REQUIRED WORK
Write out the data that follows exactly, keeping every picture out.

----- SUPPLIED MATERIAL -----

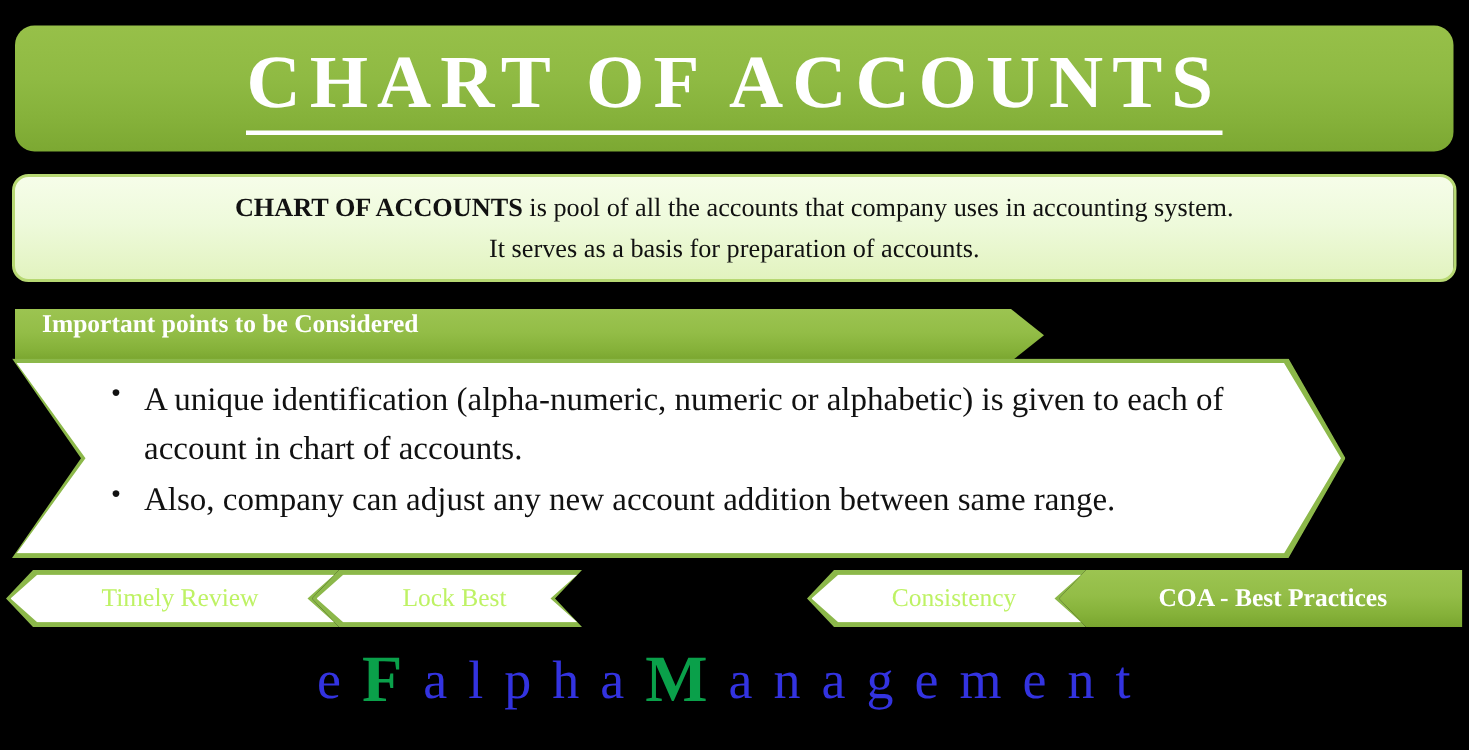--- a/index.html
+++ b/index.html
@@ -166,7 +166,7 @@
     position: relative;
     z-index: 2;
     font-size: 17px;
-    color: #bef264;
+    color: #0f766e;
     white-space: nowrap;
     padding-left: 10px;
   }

-----

OUTPUT OF THE TASK
--- a/index.html
+++ b/index.html
@@ -166,7 +166,7 @@
     position: relative;
     z-index: 2;
     font-size: 17px;
-    color: #bef264;
+    color: #0f766e;
     white-space: nowrap;
     padding-left: 10px;
   }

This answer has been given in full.